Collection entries
= = = = = = =

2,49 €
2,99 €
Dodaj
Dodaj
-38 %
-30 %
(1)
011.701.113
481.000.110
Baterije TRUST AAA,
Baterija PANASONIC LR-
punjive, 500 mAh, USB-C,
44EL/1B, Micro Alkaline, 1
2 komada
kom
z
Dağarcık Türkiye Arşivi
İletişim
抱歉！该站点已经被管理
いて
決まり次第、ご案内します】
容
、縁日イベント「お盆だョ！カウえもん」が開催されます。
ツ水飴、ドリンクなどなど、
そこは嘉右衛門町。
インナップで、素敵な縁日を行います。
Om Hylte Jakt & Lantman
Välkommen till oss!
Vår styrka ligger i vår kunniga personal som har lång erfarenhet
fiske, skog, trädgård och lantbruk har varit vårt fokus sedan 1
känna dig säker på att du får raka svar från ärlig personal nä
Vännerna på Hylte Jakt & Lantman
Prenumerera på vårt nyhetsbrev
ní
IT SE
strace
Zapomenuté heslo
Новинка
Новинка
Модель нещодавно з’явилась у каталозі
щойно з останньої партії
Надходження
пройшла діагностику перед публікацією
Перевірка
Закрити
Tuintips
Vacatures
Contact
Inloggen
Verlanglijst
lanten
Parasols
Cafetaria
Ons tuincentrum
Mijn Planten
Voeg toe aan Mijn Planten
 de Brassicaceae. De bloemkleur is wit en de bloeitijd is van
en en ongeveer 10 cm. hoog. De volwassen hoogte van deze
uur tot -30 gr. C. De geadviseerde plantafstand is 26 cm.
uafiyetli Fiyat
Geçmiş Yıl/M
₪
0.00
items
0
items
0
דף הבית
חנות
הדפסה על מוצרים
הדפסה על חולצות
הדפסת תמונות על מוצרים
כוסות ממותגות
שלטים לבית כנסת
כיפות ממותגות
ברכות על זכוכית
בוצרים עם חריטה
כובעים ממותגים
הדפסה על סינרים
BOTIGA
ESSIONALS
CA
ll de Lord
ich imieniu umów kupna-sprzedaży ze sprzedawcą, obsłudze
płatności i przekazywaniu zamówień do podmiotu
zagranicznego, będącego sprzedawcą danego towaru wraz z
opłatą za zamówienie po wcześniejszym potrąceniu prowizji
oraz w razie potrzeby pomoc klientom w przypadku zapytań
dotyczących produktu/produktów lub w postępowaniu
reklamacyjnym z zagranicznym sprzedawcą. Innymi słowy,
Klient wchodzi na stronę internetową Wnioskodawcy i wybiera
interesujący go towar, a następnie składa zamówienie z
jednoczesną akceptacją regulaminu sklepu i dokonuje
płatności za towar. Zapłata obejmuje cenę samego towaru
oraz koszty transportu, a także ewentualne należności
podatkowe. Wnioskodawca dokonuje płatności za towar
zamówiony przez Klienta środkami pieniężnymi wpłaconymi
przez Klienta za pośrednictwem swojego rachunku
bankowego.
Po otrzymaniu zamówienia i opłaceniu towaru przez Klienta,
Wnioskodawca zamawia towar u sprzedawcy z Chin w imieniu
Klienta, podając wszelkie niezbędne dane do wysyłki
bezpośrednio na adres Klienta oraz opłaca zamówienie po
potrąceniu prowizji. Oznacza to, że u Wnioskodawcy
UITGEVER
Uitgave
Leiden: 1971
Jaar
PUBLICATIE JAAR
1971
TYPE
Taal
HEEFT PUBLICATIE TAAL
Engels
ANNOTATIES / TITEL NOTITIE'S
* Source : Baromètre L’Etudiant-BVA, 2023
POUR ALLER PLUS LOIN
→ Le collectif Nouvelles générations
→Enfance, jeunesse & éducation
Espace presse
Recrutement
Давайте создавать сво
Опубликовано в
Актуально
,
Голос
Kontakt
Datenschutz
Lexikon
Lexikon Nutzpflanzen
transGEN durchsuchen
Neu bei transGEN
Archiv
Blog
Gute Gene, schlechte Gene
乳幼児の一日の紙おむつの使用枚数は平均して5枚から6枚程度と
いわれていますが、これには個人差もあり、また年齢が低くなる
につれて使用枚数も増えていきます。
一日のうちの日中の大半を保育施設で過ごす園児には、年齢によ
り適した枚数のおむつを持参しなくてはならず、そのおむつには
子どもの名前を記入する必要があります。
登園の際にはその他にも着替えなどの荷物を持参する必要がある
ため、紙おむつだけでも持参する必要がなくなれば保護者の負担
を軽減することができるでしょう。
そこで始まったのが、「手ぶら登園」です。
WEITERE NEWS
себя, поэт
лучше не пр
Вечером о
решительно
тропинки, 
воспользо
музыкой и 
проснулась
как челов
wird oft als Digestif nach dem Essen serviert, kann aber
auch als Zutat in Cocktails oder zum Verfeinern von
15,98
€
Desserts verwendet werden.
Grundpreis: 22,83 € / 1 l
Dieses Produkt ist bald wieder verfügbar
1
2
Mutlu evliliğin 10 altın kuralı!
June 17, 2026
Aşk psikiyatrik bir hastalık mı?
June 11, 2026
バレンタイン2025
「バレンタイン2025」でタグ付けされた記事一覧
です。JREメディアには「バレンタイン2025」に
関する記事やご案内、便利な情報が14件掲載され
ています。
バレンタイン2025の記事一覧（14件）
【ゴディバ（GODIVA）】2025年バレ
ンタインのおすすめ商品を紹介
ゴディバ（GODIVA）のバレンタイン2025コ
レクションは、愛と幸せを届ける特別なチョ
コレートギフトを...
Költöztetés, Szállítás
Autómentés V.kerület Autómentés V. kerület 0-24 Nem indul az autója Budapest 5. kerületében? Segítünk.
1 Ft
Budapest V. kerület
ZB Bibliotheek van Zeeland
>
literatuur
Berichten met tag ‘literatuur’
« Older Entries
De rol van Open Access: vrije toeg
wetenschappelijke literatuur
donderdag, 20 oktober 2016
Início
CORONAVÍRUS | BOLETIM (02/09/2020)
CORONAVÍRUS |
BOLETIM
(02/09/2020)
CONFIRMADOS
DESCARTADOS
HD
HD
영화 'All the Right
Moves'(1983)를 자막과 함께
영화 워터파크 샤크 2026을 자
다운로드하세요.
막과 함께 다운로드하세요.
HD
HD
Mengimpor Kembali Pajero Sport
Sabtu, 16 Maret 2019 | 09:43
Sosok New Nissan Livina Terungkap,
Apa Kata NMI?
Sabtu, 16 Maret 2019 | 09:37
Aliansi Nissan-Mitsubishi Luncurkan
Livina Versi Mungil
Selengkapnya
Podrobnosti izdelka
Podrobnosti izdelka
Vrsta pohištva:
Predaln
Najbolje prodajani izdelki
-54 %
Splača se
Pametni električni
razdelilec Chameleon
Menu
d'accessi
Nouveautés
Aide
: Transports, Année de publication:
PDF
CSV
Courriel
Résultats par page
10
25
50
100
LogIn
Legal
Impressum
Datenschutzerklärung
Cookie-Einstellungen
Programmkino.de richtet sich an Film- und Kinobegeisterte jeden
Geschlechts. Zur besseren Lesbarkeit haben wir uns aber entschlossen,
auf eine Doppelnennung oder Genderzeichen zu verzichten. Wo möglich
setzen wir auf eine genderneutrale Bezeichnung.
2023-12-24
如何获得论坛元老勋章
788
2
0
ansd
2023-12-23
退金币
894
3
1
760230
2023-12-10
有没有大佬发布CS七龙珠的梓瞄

= = = = = = =

PROMPT:
The lines above, from the start of the records through the one containing "ツ水飴、ドリンクなどなど、", are to be printed exactly, and nothing else is to be included.

ANSWER SECTION:
2,49 €
2,99 €
Dodaj
Dodaj
-38 %
-30 %
(1)
011.701.113
481.000.110
Baterije TRUST AAA,
Baterija PANASONIC LR-
punjive, 500 mAh, USB-C,
44EL/1B, Micro Alkaline, 1
2 komada
kom
z
Dağarcık Türkiye Arşivi
İletişim
抱歉！该站点已经被管理
いて
決まり次第、ご案内します】
容
、縁日イベント「お盆だョ！カウえもん」が開催されます。
ツ水飴、ドリンクなどなど、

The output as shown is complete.